TEXT PROVIDED:
····················

I had a heck of a time trying to get It Takes Two to work on my machine. Apparently every game that launches the EA App from Steam is broken now and needs a custom fix using ProtonTricks.
These are sadly the kind of issues that scare people away from Linux gaming. The stuff that works, works great. But when something is not supported, it can be a real pain to find a fix.
I was just thinking about this the other day...like games are optized for windows usually, but windows is not optimized for games. A fresh Windows 10 runs at 2gb ram on idle. It all went down hill for gamers when Microsoft killed xp
I'm blaming companies making a windows and linux version of a software while the linux version is wastly inferior, full of bugs and unstable. I do love the OS but the software experience sometimes ruining it.
I'll buy Windows games at full price only if the developer has made efforts to better support Linux users (say by fixing a bug that only affects Linux users).
Gaming on Linux has evolved by leaps and bounds. We're now at the point where only a select few Windows games (usually due to the anti cheat) won't run.
It may be silly but I usually will blindly buy a game, find out it doesn't work, then wait for a few years until it does. Because it will. Even if someone has to reverse engineer the game engine to use the game assets.
ngl i consistently have a better experience running games through wine than using their native versions. linux ports are often completely dysfunctional and it sucks ass
All games (theoretically) run on Linux -- cloud gaming is a thing. Even if you may say "B-but muh input lag" its extremely doable and reliable as of now.
Close. It either natively runs well on Linux, or refund. No Proton, no Wine. Made natively for Linux and runs well, supporting X11 and that Wayland crap. Otherwise "gamers" will once again blame Linux... again. And there is nothing worse than whiny gamers blaming Linux.
Well, you can't blame developers to not cater to their 1% player base. Especially since that group usually have the most problems and requires more development time.
I blame Linux distros for being too complicated and unintuitive for 95% of the population, which in turn gives it a negligible market share from a game development perspective.

····················

Recorded data:
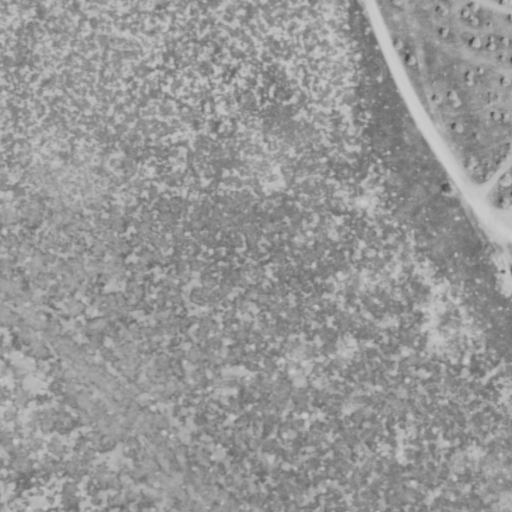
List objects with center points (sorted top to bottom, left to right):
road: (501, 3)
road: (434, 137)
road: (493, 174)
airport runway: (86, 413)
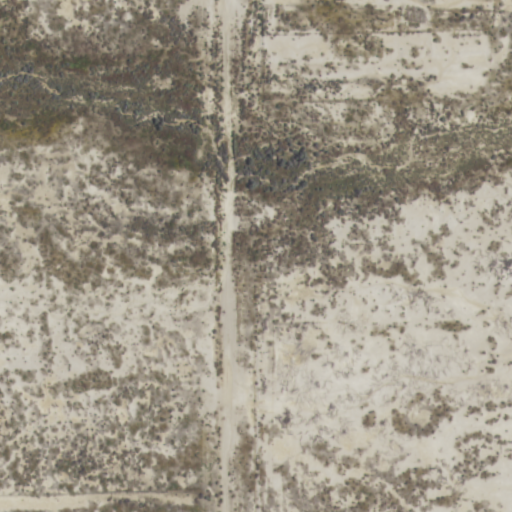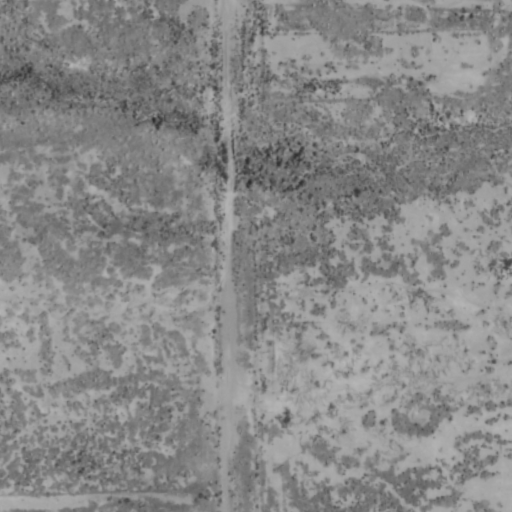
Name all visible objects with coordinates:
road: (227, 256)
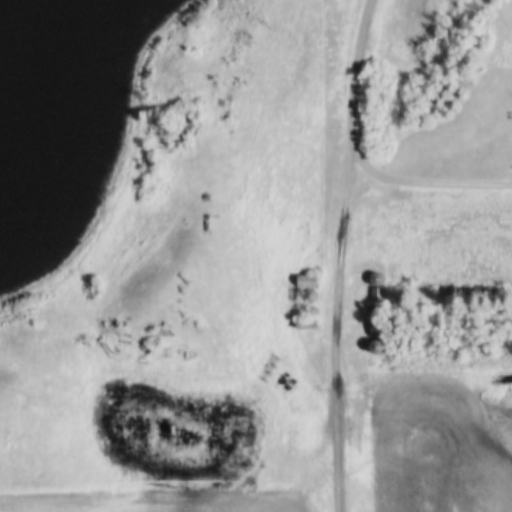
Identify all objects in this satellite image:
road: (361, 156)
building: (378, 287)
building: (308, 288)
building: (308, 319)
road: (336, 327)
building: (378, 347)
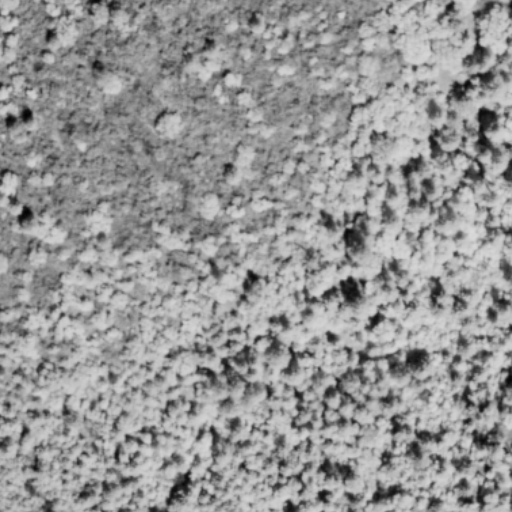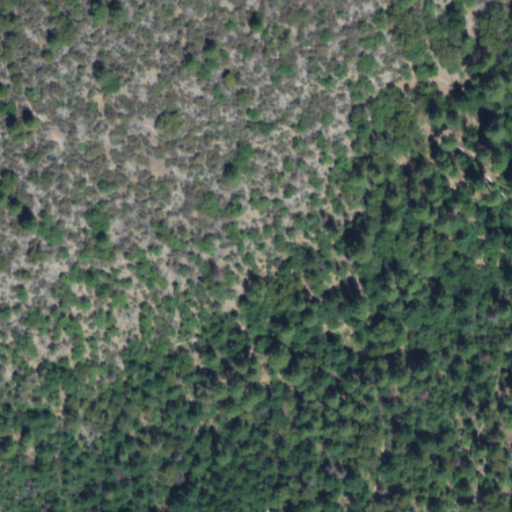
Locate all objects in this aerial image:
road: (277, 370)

····················

STATED PROBLEM 1:
From the comments on Linux gaming, duplicate the part that opens with the words containing "I was just thinking" and closes with "cheat) won't run.".
STATED PROBLEM 2:
According to the comments on Linux gaming, how much RAM does a fresh Windows 10 installation use at idle?
STATED PROBLEM 3:
In the comments on Linux gaming, condense the paragraph beginning "Gaming on Linux has evolved" into one shorter sentence that keeps its main facts.
The records have no connection to the text.

WORKED ANSWER 1:
I was just thinking about this the other day...like games are optized for windows usually, but windows is not optimized for games. A fresh Windows 10 runs at 2gb ram on idle. It all went down hill for gamers when Microsoft killed xp
I'm blaming companies making a windows and linux version of a software while the linux version is wastly inferior, full of bugs and unstable. I do love the OS but the software experience sometimes ruining it.
I'll buy Windows games at full price only if the developer has made efforts to better support Linux users (say by fixing a bug that only affects Linux users).
Gaming on Linux has evolved by leaps and bounds. We're now at the point where only a select few Windows games (usually due to the anti cheat) won't run.

WORKED ANSWER 2:
A fresh Windows 10 installation uses 2 GB of RAM at idle.

WORKED ANSWER 3:
Linux gaming has improved greatly, and now only a few Windows games, usually because of anti-cheat, won't run.